* DIRECTIONS FOR THIS TASK
Rewrite the lines from the one containing "How to Make Dairy Free" through the one containing "curdles slightly, you’ll whisk together your", swapping "vinegar" for "lemon juice" and keeping everything else the same.

* MATERIAL SUPPLIED
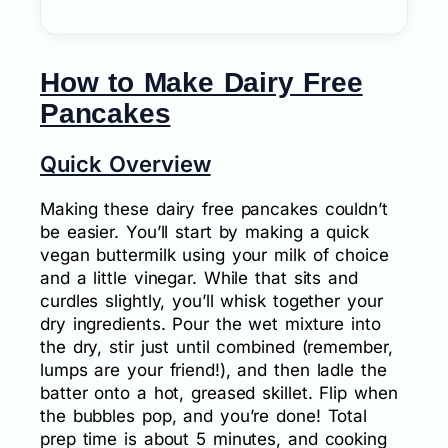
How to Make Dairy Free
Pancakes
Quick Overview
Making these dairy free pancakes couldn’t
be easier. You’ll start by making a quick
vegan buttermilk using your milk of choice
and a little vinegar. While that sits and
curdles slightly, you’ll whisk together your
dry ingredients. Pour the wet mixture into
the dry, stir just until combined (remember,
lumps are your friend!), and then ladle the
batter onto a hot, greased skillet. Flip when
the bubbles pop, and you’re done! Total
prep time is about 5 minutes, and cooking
* * *
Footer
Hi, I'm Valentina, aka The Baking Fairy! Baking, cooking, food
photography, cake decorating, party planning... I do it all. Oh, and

* TASK SOLUTION
How to Make Dairy Free
Pancakes
Quick Overview
Making these dairy free pancakes couldn’t
be easier. You’ll start by making a quick
vegan buttermilk using your milk of choice
and a little lemon juice. While that sits and
curdles slightly, you’ll whisk together your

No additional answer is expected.